O sr. já deu como exemplo desse retorno da emoção as manifestações de jovens no Brasil em 2013. Esses protestos acabaram reunindo aqueles que eram contra a política tradicional. Seguiram-se o impeachment de Dilma Rousseff e a eleição de Bolsonaro. Essa resposta emocional é desejável?
É difícil falar de Bolsonaro. Não sou brasileiro.
Ele está bastante presente no noticiário, mesmo na França.

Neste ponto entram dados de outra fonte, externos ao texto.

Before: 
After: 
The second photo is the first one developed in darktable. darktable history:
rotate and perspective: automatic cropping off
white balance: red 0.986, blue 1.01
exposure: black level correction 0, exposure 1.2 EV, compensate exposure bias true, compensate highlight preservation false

Bom, vou ter que falar [ri]. O que me impressiona, no mundo todo, é que haja tal distanciamento entre as elites e o povo que cause a emergência dessas figuras --além de Bolsonaro, Salvini, na Itália, Trump, nos Estados Unidos, Boris Johnson, na Inglaterra.
Meu presidente é um homem inteligente. Não, é instruído. Tem essa capacidade de dominar as ferramentas econômicas e diplomáticas, mas nenhum contato com o povo. Esse é para mim o perigo. Como disse num artigo, esses democratas não são demófilos [amigos do povo]. Digo aos meus amigos brasileiros que têm de se questionar; por que vocês têm essa coisa terrível [ri], por que na França temos o que temos? É preciso ter a humildade de aceitar que não é "culpa do povo".
Em seu livro, o sr. critica o protestantismo, em que a palavra supera o rito e a liturgia. Mais de 30% dos brasileiros são evangélicos. Onde entram essas designações religiosas no quadro do retorno à espiritualidade?
O protestantismo foi a marca da modernidade e esse protestantismo é uma forma muito racionalista de disfarçar o ateísmo.
Costumo dizer que o Brasil é o laboratório da pós-modernidade, e também nisso o é. Vemos aqui um afluxo dessas denominações, por motivos individuais, como sair de vícios, mas também por um sentido de comunidade nada desprezível. Do meu ponto de vista, porém, é um combate de retaguarda. Acho muito mais interessante, no quadro brasileiro, o papel que têm o candomblé ou a umbanda. Tenho amigos da minha idade no Brasil, marxistas, que se tornaram pais de santo!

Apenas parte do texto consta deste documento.